# Luna turns 1 year old today! Updated photos from party!!



## kelebek (Oct 5, 2007)

My baby girl turns 1 year old today!

Happy Birthday to my baby girl!


----------



## LiddleGoteGurl (Nov 29, 2007)

Awwww! Happppyyyy Birtttthhhhhhdaayyyyy toooo yoouuuuuu, Happpppyyyy Birttthhhhhdaaaaaayyyy tooooo youuuuuu, Happppppyyyy Birttthhhhhhddayyyyy DEAR LUNA, Happpy Birttthhhhhddaayyyy toooo you!!!!!!

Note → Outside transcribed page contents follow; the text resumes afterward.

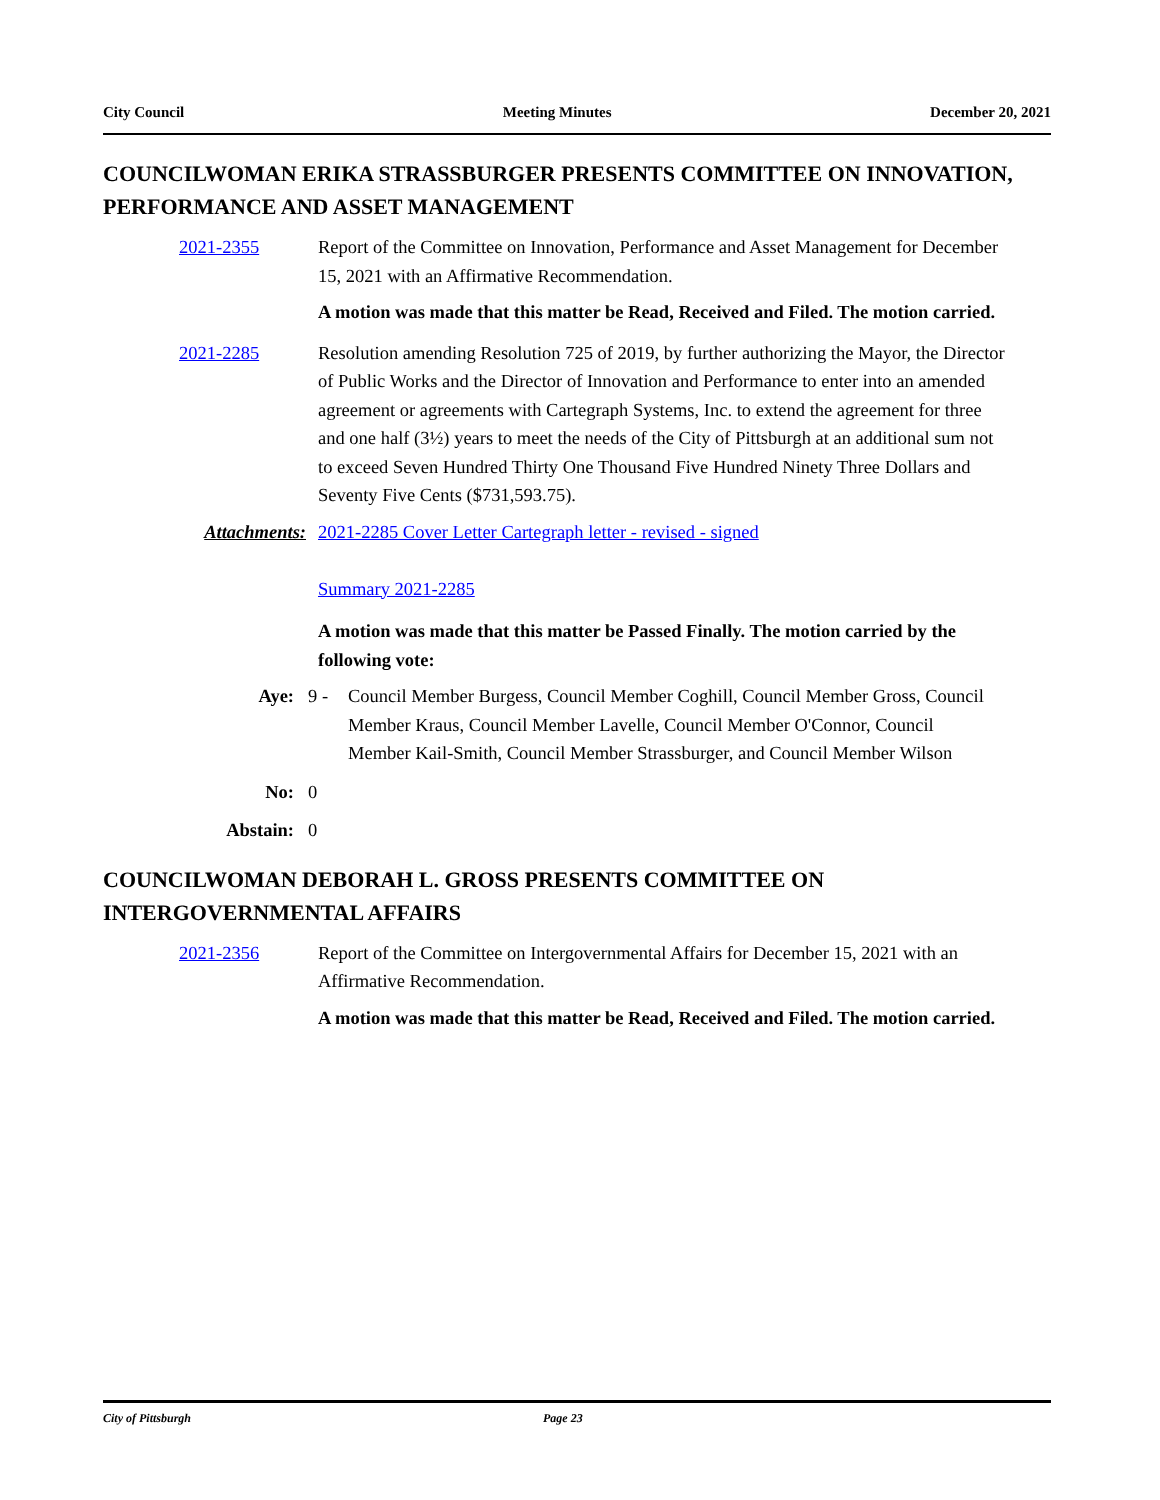City Council Meeting Minutes December 20, 2021
COUNCILWOMAN ERIKA STRASSBURGER PRESENTS COMMITTEE ON INNOVATION, PERFORMANCE AND ASSET MANAGEMENT
2021-2355 Report of the Committee on Innovation, Performance and Asset Management for December 15, 2021 with an Affirmative Recommendation.
A motion was made that this matter be Read, Received and Filed. The motion carried.
2021-2285 Resolution amending Resolution 725 of 2019, by further authorizing the Mayor, the Director of Public Works and the Director of Innovation and Performance to enter into an amended agreement or agreements with Cartegraph Systems, Inc. to extend the agreement for three and one half (3½) years to meet the needs of the City of Pittsburgh at an additional sum not to exceed Seven Hundred Thirty One Thousand Five Hundred Ninety Three Dollars and Seventy Five Cents ($731,593.75).
Attachments: 2021-2285 Cover Letter Cartegraph letter - revised - signed
Summary 2021-2285
A motion was made that this matter be Passed Finally. The motion carried by the following vote:
Aye: 9 - Council Member Burgess, Council Member Coghill, Council Member Gross, Council Member Kraus, Council Member Lavelle, Council Member O'Connor, Council Member Kail-Smith, Council Member Strassburger, and Council Member Wilson
No: 0
Abstain: 0
COUNCILWOMAN DEBORAH L. GROSS PRESENTS COMMITTEE ON INTERGOVERNMENTAL AFFAIRS
2021-2356 Report of the Committee on Intergovernmental Affairs for December 15, 2021 with an Affirmative Recommendation.
A motion was made that this matter be Read, Received and Filed. The motion carried.
City of Pittsburgh Page 23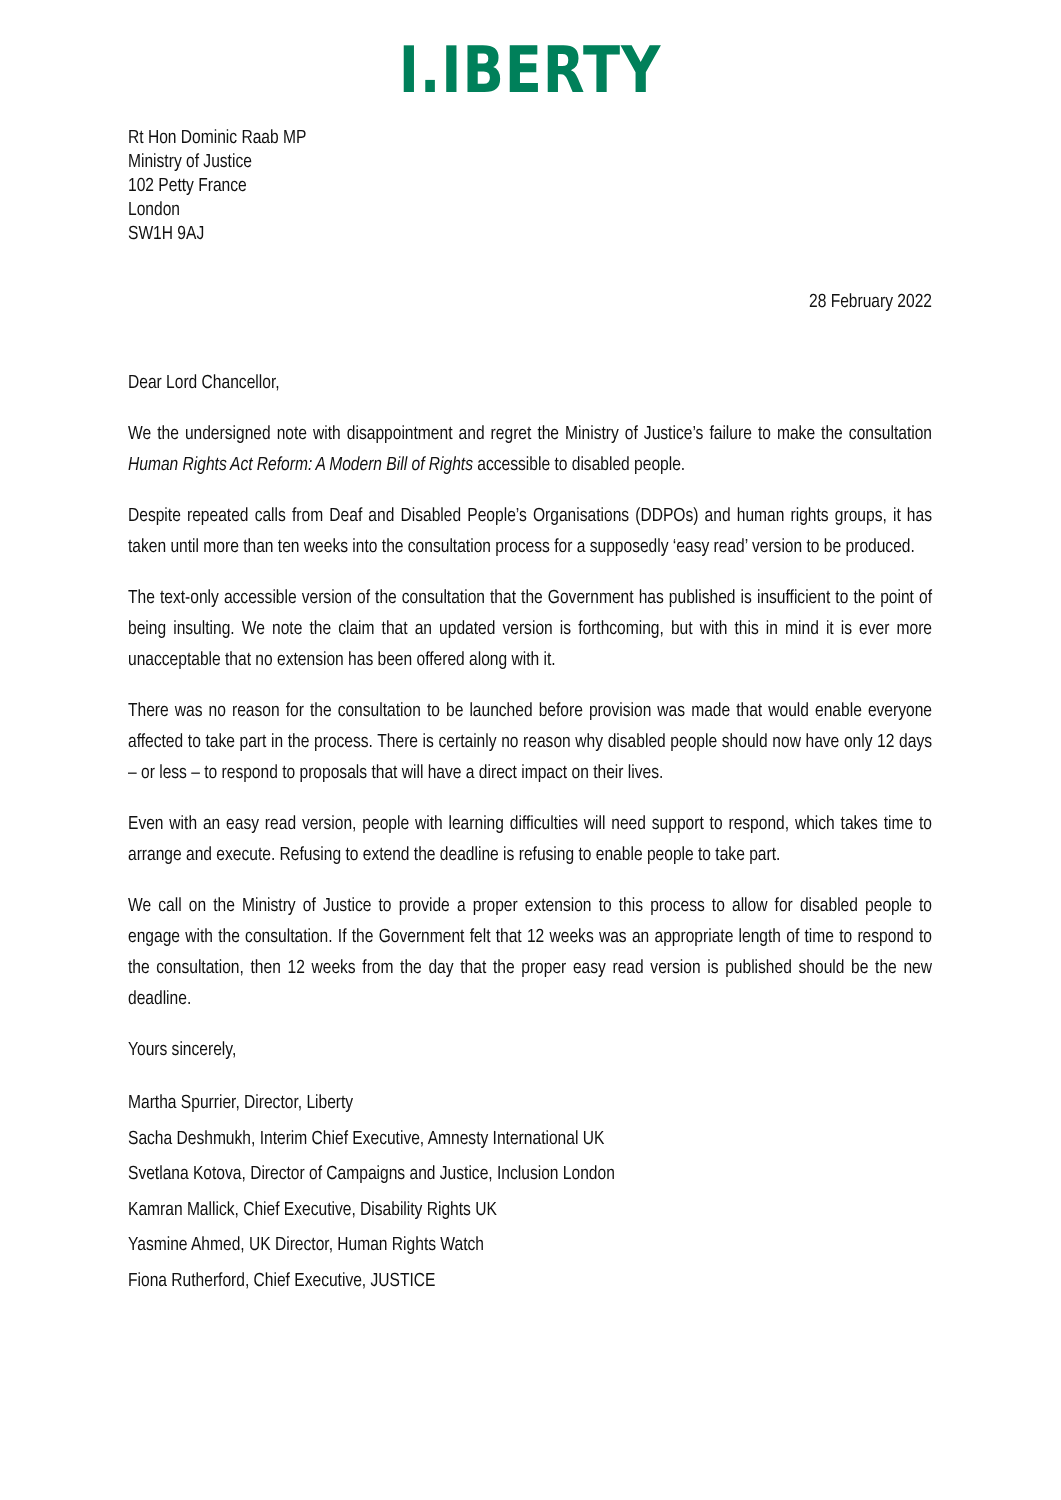I.IBERTY
Rt Hon Dominic Raab MP
Ministry of Justice
102 Petty France
London
SW1H 9AJ
28 February 2022
Dear Lord Chancellor,
We the undersigned note with disappointment and regret the Ministry of Justice’s failure to make the consultation Human Rights Act Reform: A Modern Bill of Rights accessible to disabled people.
Despite repeated calls from Deaf and Disabled People’s Organisations (DDPOs) and human rights groups, it has taken until more than ten weeks into the consultation process for a supposedly ‘easy read’ version to be produced.
The text-only accessible version of the consultation that the Government has published is insufficient to the point of being insulting. We note the claim that an updated version is forthcoming, but with this in mind it is ever more unacceptable that no extension has been offered along with it.
There was no reason for the consultation to be launched before provision was made that would enable everyone affected to take part in the process. There is certainly no reason why disabled people should now have only 12 days – or less – to respond to proposals that will have a direct impact on their lives.
Even with an easy read version, people with learning difficulties will need support to respond, which takes time to arrange and execute. Refusing to extend the deadline is refusing to enable people to take part.
We call on the Ministry of Justice to provide a proper extension to this process to allow for disabled people to engage with the consultation. If the Government felt that 12 weeks was an appropriate length of time to respond to the consultation, then 12 weeks from the day that the proper easy read version is published should be the new deadline.
Yours sincerely,
Martha Spurrier, Director, Liberty
Sacha Deshmukh, Interim Chief Executive, Amnesty International UK
Svetlana Kotova, Director of Campaigns and Justice, Inclusion London
Kamran Mallick, Chief Executive, Disability Rights UK
Yasmine Ahmed, UK Director, Human Rights Watch
Fiona Rutherford, Chief Executive, JUSTICE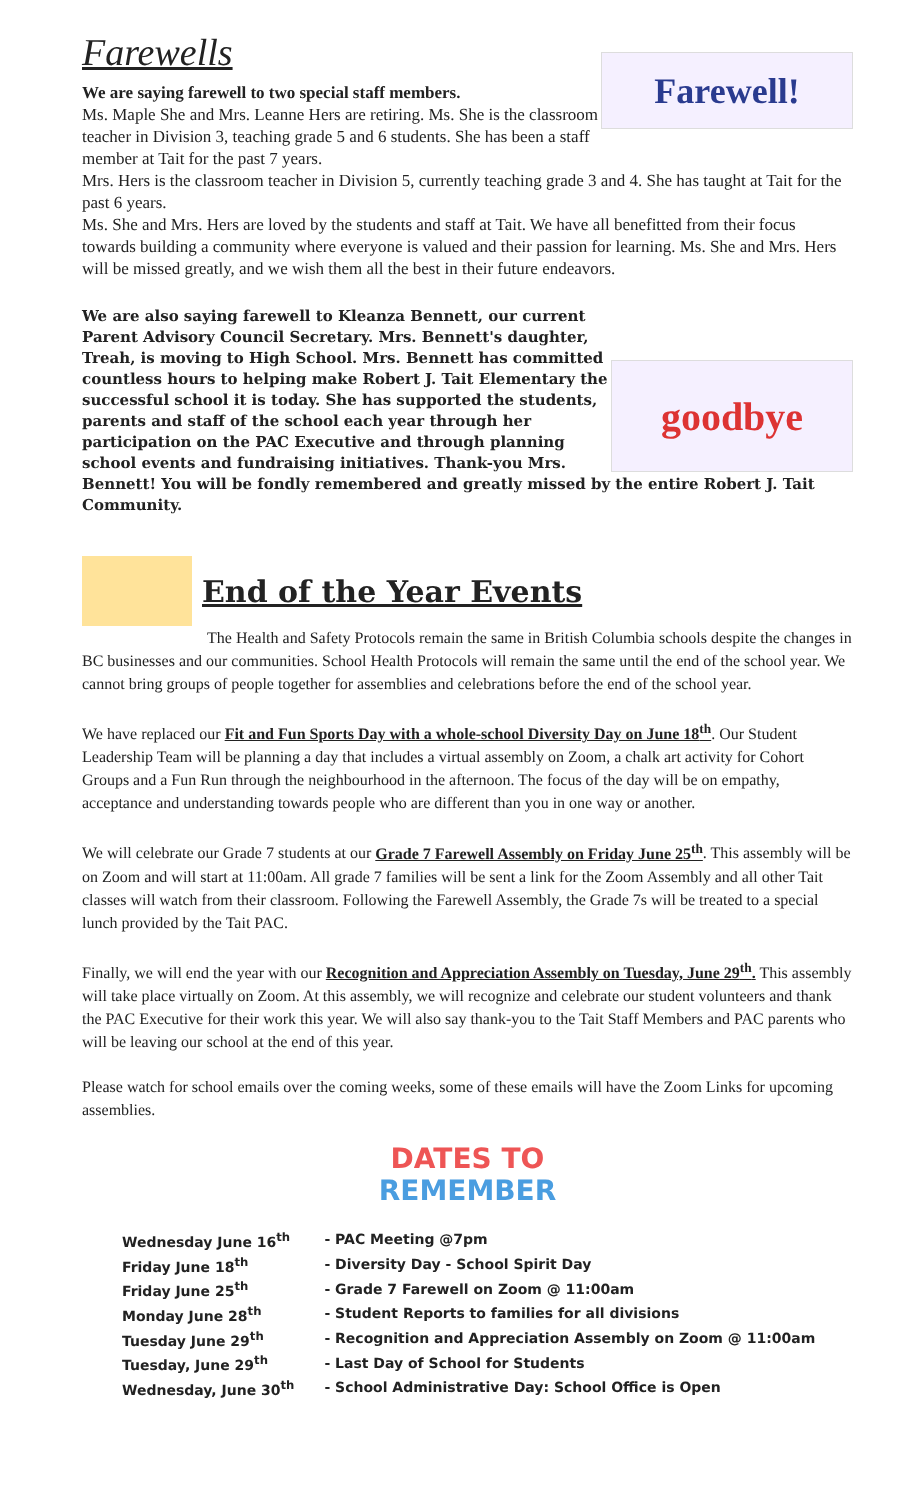Farewells
Farewell!
We are saying farewell to two special staff members.
Ms. Maple She and Mrs. Leanne Hers are retiring. Ms. She is the classroom teacher in Division 3, teaching grade 5 and 6 students. She has been a staff member at Tait for the past 7 years.
Mrs. Hers is the classroom teacher in Division 5, currently teaching grade 3 and 4. She has taught at Tait for the past 6 years.
Ms. She and Mrs. Hers are loved by the students and staff at Tait. We have all benefitted from their focus towards building a community where everyone is valued and their passion for learning. Ms. She and Mrs. Hers will be missed greatly, and we wish them all the best in their future endeavors.
goodbye
We are also saying farewell to Kleanza Bennett, our current Parent Advisory Council Secretary. Mrs. Bennett's daughter, Treah, is moving to High School. Mrs. Bennett has committed countless hours to helping make Robert J. Tait Elementary the successful school it is today. She has supported the students, parents and staff of the school each year through her participation on the PAC Executive and through planning school events and fundraising initiatives. Thank-you Mrs. Bennett! You will be fondly remembered and greatly missed by the entire Robert J. Tait Community.
End of the Year Events
The Health and Safety Protocols remain the same in British Columbia schools despite the changes in BC businesses and our communities. School Health Protocols will remain the same until the end of the school year. We cannot bring groups of people together for assemblies and celebrations before the end of the school year.
We have replaced our Fit and Fun Sports Day with a whole-school Diversity Day on June 18<sup>th</sup>. Our Student Leadership Team will be planning a day that includes a virtual assembly on Zoom, a chalk art activity for Cohort Groups and a Fun Run through the neighbourhood in the afternoon. The focus of the day will be on empathy, acceptance and understanding towards people who are different than you in one way or another.
We will celebrate our Grade 7 students at our Grade 7 Farewell Assembly on Friday June 25<sup>th</sup>. This assembly will be on Zoom and will start at 11:00am. All grade 7 families will be sent a link for the Zoom Assembly and all other Tait classes will watch from their classroom. Following the Farewell Assembly, the Grade 7s will be treated to a special lunch provided by the Tait PAC.
Finally, we will end the year with our Recognition and Appreciation Assembly on Tuesday, June 29<sup>th</sup>. This assembly will take place virtually on Zoom. At this assembly, we will recognize and celebrate our student volunteers and thank the PAC Executive for their work this year. We will also say thank-you to the Tait Staff Members and PAC parents who will be leaving our school at the end of this year.
Please watch for school emails over the coming weeks, some of these emails will have the Zoom Links for upcoming assemblies.
DATES TO
REMEMBER
| Wednesday June 16<sup>th</sup> | - PAC Meeting @7pm |
| Friday June 18<sup>th</sup> | - Diversity Day - School Spirit Day |
| Friday June 25<sup>th</sup> | - Grade 7 Farewell on Zoom @ 11:00am |
| Monday June 28<sup>th</sup> | - Student Reports to families for all divisions |
| Tuesday June 29<sup>th</sup> | - Recognition and Appreciation Assembly on Zoom @ 11:00am |
| Tuesday, June 29<sup>th</sup> | - Last Day of School for Students |
| Wednesday, June 30<sup>th</sup> | - School Administrative Day: School Office is Open |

She is soooo sweet looking .


----------



## kelebek (Oct 5, 2007)

She is such a sweet dog, and I am very happy to have found her.

Thank you
Allison and Luna


----------



## Hailee's Herd (Oct 5, 2007)

She is a very pretty dog!!


----------



## sungoats (Oct 7, 2007)

Happy Birthday, Luna!!! :stars:


----------



## kelebek (Oct 5, 2007)

bump -

I edited this post and added more pics - not sure if it is the server is the reason that I do not see it - or what is going on - so just trying this!!


----------



## LiddleGoteGurl (Nov 29, 2007)

Awww! That is so cute that you had a party for her . What a sweetheart!


----------



## sparks879 (Oct 17, 2007)

LOl too cute! they look absolutly thrilled to be wearing hats! LOL.
beth


----------



## kelebek (Oct 5, 2007)

I don't spoil my animals ya'all - I have NO idea what you all are talking about - HAHAHAHAHA~~


----------



## liz (Oct 5, 2007)

She certainly is a pretty young lady! Hope she enjoyed her day!


----------



## kelebek (Oct 5, 2007)

I am not sure if enjoy is really the word. When I got home from work the next day she had chewed up every hat that I bought except one that I put on the top of a shelf.

LOL!


----------



## liz (Oct 5, 2007)

Boy do I hope it was hers to chew up!! If so, she had fun doing it!! :lol:


----------



## kelebek (Oct 5, 2007)

well not really were they her's to chew - but as long as daddy doesn't know that she chewed something up - we are OK! LOL!


----------